_TASKS FOR THIS EXERCISE_:
(A) Retype word for word the passage from the article on Adam Meyer's guilty plea, starting at "According to court" and ending at "a further $9.8m.".
(B) According to the article on Adam Meyer's guilty plea, how many people did Meyer typically employ at Real Money Sports?

_EXTRACT TO READ_:
⟨

TAGs: adam meyer, Real Money Sports, sports betting, Wisconsin

Former Real Money Sports betting tout Adam Meyer has pled guilty to felony extortion and racketeering charges in connection with a $45m scam he ran on a former betting client.

Former sports betting tout Adam Meyer pleads guilty to extortionMeyer, who originally pled not guilty to the charges, was arrested in November 2014 after Wisconsin-based customer Gary Sadoff alerted authorities that he’d been threatened with a gun by Meyer and an associate.

On Thursday, the Milwaukee Journal Sentinel reported that Meyer had reached a deal with prosecutors to plead guilty to five felonies in exchange for prosecutors dropping firearms charges. Meyer who will be sentenced on Dec. 9, could face up to 12 years in prison, although Meyer’s attorney is pushing for a five-year stint.

According to court documents, the $45.3m Meyer extracted from Sadoff between March 2009 and February 2011 is nearly twice the sum previously reported.

Sadoff eventually stopped doing business with Meyer, which prompted the tout to fly to Wisconsin to confront Sadoff in person. Meyer’s accomplice Ray Batista – who pretended to be a bookie out to collect a debt he claimed he was owed by Meyer and Sadoff – put a gun to Sadoff’s head and threatened to pull the trigger if Sadoff didn’t pay a further $9.8m.

Batista, who faces three felony charges of his own stemming from the incident, is believed to have ties to street gangs in Meyer’s home state of Florida. It’s not known if Meyer’s plea deal requires him to testify against Batista, but the guilty plea doesn’t bode well for Batista’s chances at trial, which is scheduled to get underway next week.

Real Money Sports claimed to employ over 130 sports experts, including former pro athletes, to craft the site’s betting picks. In reality, Meyer “typically employed between three and seven people,” none of whom had any pro sports experience.

Meyer’s claim that his betting picks were the result of computer analysis and simulations was similarly bogus. And in the document’s least surprising admission, Meyer copped to sustaining “significant personal gambling losses” instead of the 67% win rate he claimed via the site.

Meyer was represented in court by Dennis Coffey, the third lawyer to handle Meyer’s case since his legal troubles began. Meyer’s legal ploys have ranged from his alleged insanity to claims of having acted as a covert operative for a host of US law enforcement agencies, including the Federal Bureau of Investigation.

Meyer is being held without bond until his sentencing, having lost his walking around privileges in April 2015 after failing a court-ordered drug test.

⟩

_STORED DATA_:
⟨

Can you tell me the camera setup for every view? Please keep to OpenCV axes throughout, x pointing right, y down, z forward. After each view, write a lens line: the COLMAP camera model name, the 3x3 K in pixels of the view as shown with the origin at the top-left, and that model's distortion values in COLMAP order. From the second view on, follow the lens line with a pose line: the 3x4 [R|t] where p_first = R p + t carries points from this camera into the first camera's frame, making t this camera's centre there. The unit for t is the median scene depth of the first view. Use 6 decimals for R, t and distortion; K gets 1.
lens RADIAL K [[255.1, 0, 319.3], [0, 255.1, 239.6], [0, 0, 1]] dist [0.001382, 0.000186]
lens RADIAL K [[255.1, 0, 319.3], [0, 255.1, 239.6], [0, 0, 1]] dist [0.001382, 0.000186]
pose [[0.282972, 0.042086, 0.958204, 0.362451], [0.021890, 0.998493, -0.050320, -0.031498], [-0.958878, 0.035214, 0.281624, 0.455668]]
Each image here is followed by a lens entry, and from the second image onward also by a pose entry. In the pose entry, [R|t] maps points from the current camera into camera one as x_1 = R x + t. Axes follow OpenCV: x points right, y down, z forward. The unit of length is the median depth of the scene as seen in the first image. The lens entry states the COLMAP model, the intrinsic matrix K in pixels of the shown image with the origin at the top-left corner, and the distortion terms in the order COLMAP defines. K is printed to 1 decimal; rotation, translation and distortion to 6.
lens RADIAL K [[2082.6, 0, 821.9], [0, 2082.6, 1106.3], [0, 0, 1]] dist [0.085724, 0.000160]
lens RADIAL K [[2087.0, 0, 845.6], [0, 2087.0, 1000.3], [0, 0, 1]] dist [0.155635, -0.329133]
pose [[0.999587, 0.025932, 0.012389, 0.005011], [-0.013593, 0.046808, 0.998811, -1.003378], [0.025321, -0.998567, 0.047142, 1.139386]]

⟩

_RESULTS_:
(A)
According to court documents, the $45.3m Meyer extracted from Sadoff between March 2009 and February 2011 is nearly twice the sum previously reported.

Sadoff eventually stopped doing business with Meyer, which prompted the tout to fly to Wisconsin to confront Sadoff in person. Meyer’s accomplice Ray Batista – who pretended to be a bookie out to collect a debt he claimed he was owed by Meyer and Sadoff – put a gun to Sadoff’s head and threatened to pull the trigger if Sadoff didn’t pay a further $9.8m.

(B) Between three and seven people.